La musica, per il momento quella d’ambiente che è oggetto del caso in questione, non deve più passare obbligatoriamente attraverso l’intermediazione di SIAE, ma la raccolta dei diritti d’autore può essere affidata ad altri soggetti.
La questione riguarda l’ attività di Soundreef, startup che ha pensato di proporre i brani degli artisti emergenti come sottofondo per lo sciamare dei clienti in centri commerciali, supermercati et similia e già conta l’adesione di oltre 30mila cantanti indipendenti (soprattutto inglesi e statunitensi) per cui raccoglie i diritti in punti vendita di 15 paesi (dall’Europa alla Nuova Zelanda): ad attrarre gli artisti, anche un meccanismo di ripartizione che – a differenza di quello oscuro e statistico applicato per esempio in Italia da SIAE – grazie ad un processo analitico (pagamento di ogni passaggio della canzone registrata) finisce per premiare anche gli artisti meno affermati, e in tempi più rapidi.
Il crescente giro d’affari arrivato a raccogliere dagli investitori circa un milione di euro ha tuttavia inevitabilmente attirato l’attenzione, scaturendo in Italia in una causa legale.

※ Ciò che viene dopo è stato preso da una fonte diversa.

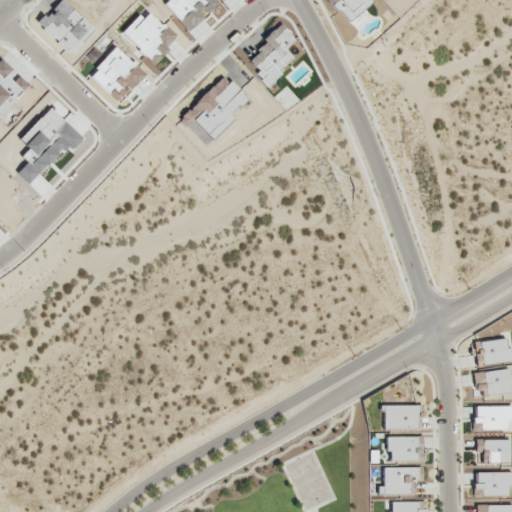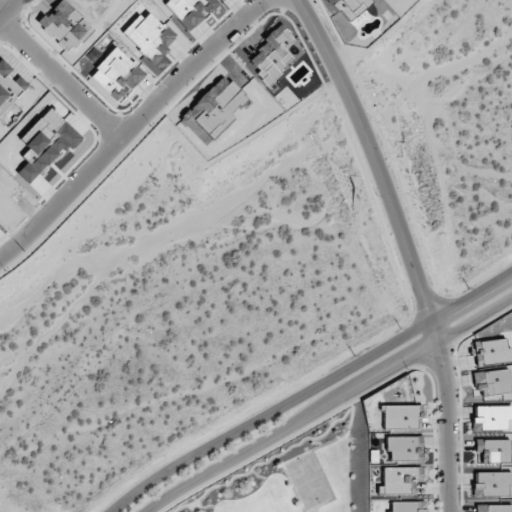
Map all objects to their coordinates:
road: (7, 7)
building: (350, 7)
building: (271, 54)
road: (55, 84)
road: (121, 126)
road: (405, 247)
building: (490, 351)
building: (490, 382)
road: (310, 388)
road: (327, 403)
building: (400, 417)
building: (490, 417)
building: (403, 448)
building: (493, 450)
park: (285, 470)
building: (397, 480)
building: (491, 484)
building: (406, 506)
building: (493, 508)
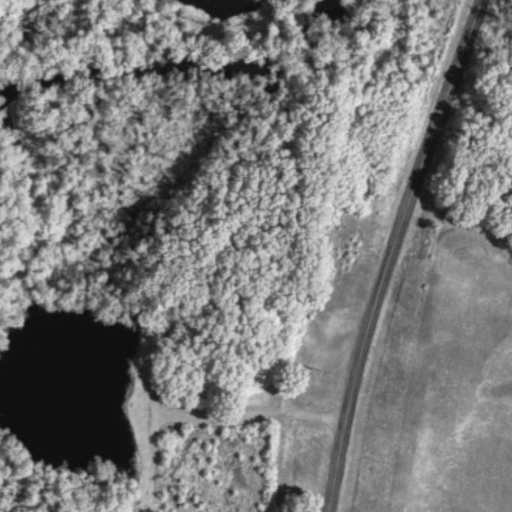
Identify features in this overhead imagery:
road: (393, 252)
park: (149, 253)
road: (283, 408)
road: (250, 414)
road: (154, 420)
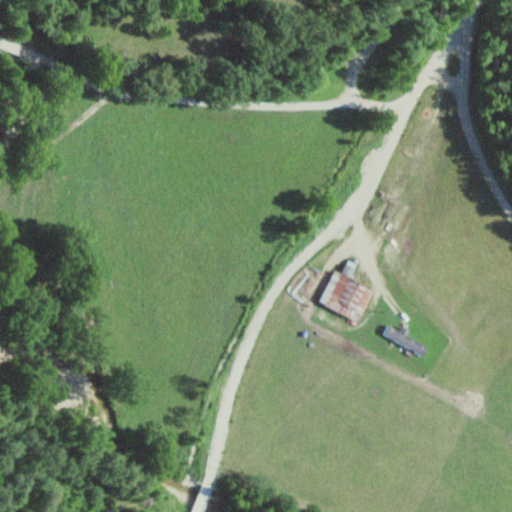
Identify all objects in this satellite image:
road: (457, 35)
road: (366, 49)
road: (225, 96)
road: (484, 141)
road: (280, 291)
building: (341, 294)
building: (400, 338)
road: (196, 511)
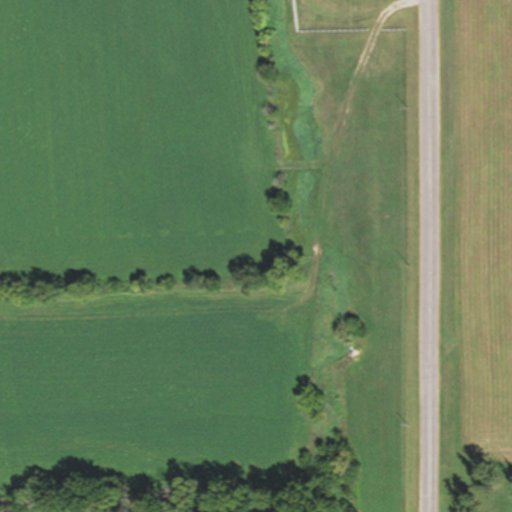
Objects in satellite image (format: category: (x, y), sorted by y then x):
road: (426, 256)
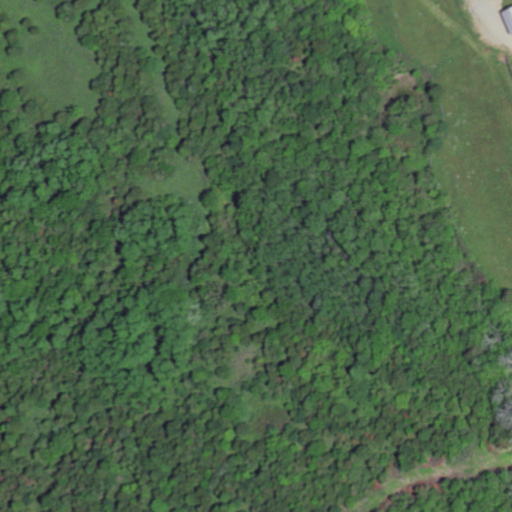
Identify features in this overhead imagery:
building: (511, 14)
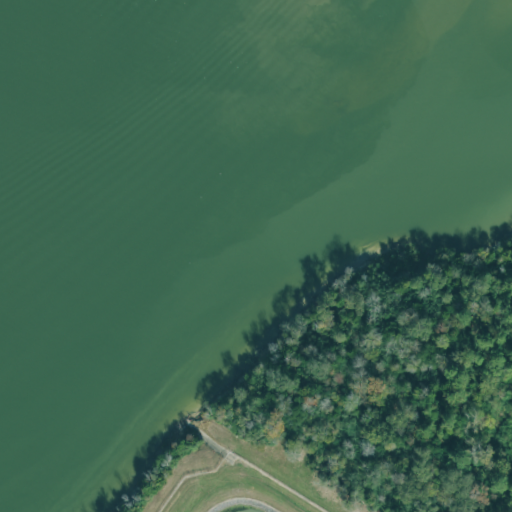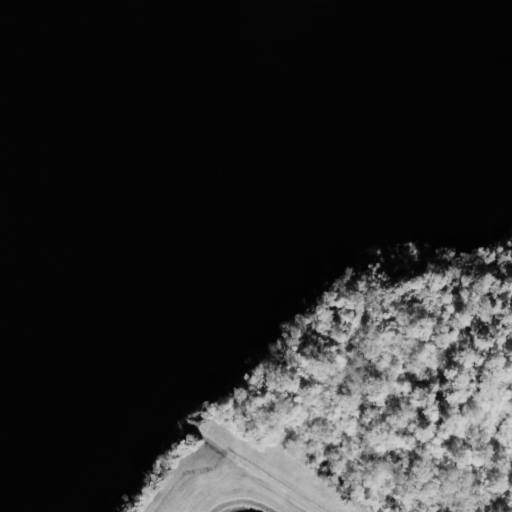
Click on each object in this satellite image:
river: (9, 7)
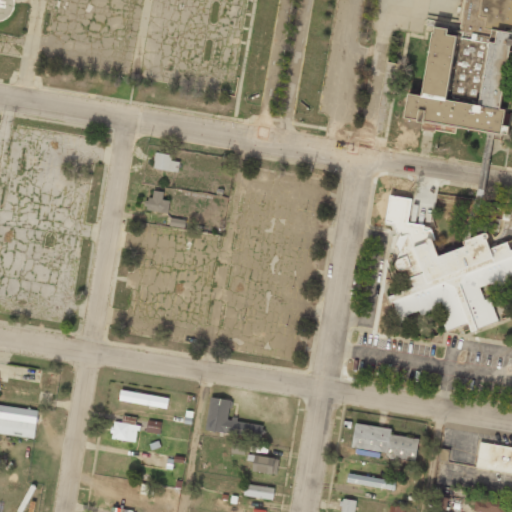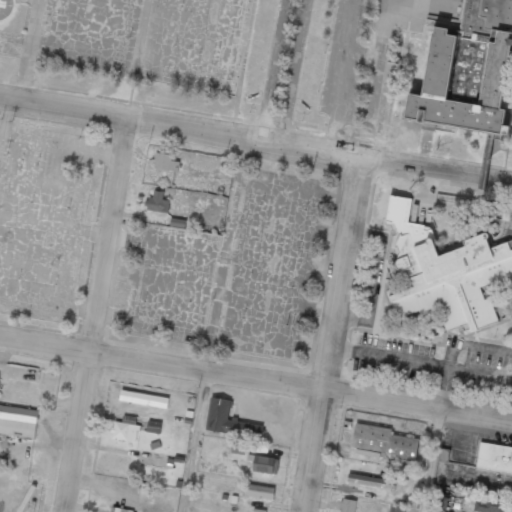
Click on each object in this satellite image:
road: (305, 0)
road: (29, 50)
building: (466, 69)
building: (466, 72)
road: (256, 139)
building: (164, 162)
building: (157, 202)
building: (445, 273)
road: (96, 314)
road: (333, 335)
road: (256, 380)
building: (143, 399)
building: (229, 420)
building: (17, 421)
building: (153, 426)
building: (125, 429)
road: (197, 442)
building: (384, 442)
building: (238, 448)
building: (494, 457)
road: (433, 461)
building: (264, 464)
building: (370, 481)
building: (258, 491)
building: (440, 502)
building: (489, 504)
building: (347, 505)
building: (396, 509)
building: (113, 511)
building: (438, 511)
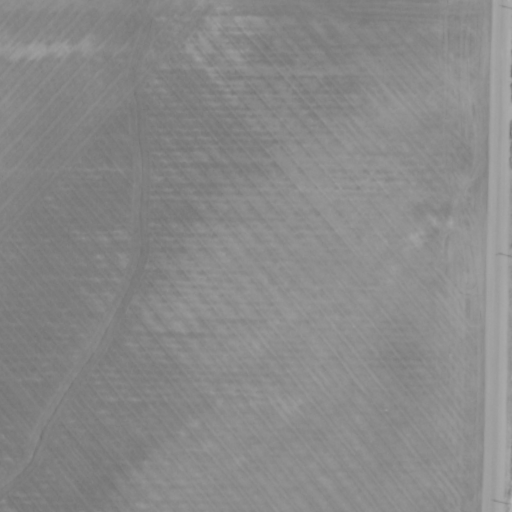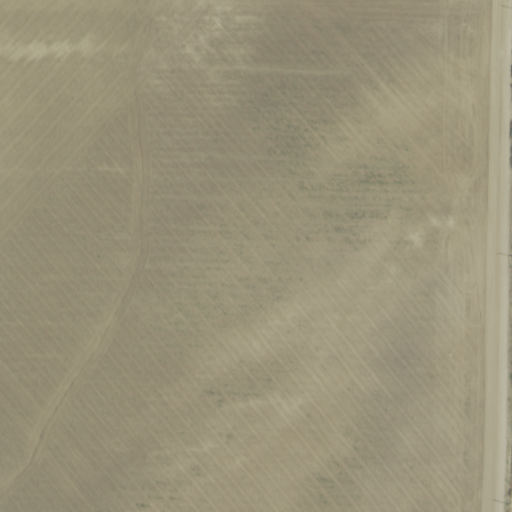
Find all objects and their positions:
road: (496, 256)
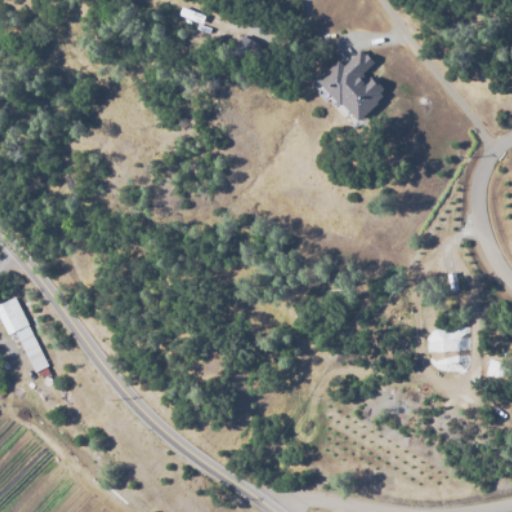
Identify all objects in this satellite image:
building: (188, 15)
building: (256, 48)
building: (249, 51)
road: (438, 76)
building: (355, 84)
building: (352, 87)
road: (7, 258)
building: (19, 331)
building: (499, 370)
road: (501, 387)
road: (119, 390)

A darle il via, una cantautrice e la radio Ros&Ros, specializzata nella creazione di playlist per i centri commerciali e annoverata fra i soggetti autorizzati da SIAE: questi si richiamavano all’ articolo 180 della normativa italiana sul diritto d’autore del 1941 che attribuisce a SIAE un mandato eslcusivo per la gestione dei diritti , deducendo così l’illiceità della posizione di Soundreef. La collecting society italiana, da parte sua, aveva cercato di fare la voce grossa rivendicando il suo monopolio e sottolineando come gli unici operatori autorizzati a fornire servizi di musica d’ambiente fossero quelli autorizzati da essa stessa: con il sottotesto neanche troppo in sottofondo che l’affidarsi a soggetti diversi avrebbe comportato il rischio di incappare in multe salate.
La battaglia sembrava delinearsi fin da subito come il più classico dei Davide contro Golia: il colosso SIAE, forte del suo regno di monopolio nazionale, contro la startup fondata da due trentenni italiani trasferitesi a Londra.
La fionda che potrebbe aver inferto un duro colpo a SIAE è invece il Tribunale di Milano: nel procedimento d’urgenza adottato ha fatto prevalere sulla normativa nazionale il diritto europeo della libera circolazione dei servizi, in base al quale è arrivato alla conclusione che “non sembra possibile affermare che la musica gestita da Soundreef in Italia, in centri commerciali e simili, debba obbligatoriamente essere affidata all’intermediazione della Siae”.
La normativa europea è stata applicata dal Tribunale, tuttavia, perché i due italiani , Davide D’Atri e Francesco Danieli, hanno fondato la loro azienda nel Regno Unito: i due hanno sottolineato il paradosso che li avrebbe visti uscire presumibilmente sconfitti se non avessero lasciato il loro Paese, ed hanno sottolineato come “la concorrenza sia legittima ed auspicabile perché produce effetti positivi soprattutto per i titolari dei diritti, spingendo le collecting society ad operare meglio ed in condizioni di maggiore efficienza”.
La posizione monopolista di SIAE, d’altronde, è minacciata da tempo sul fronte europeo: già nel 2008 Bruxelles ha iniziato a prendere in considerazione l’ipotesi di un mercato unico dei diritti d’autore. Una rivoluzione che sta prendendo forma e che nel Vecchio Continuente metterebbe finalmente le varie collection society nazionali in competizione tra loro.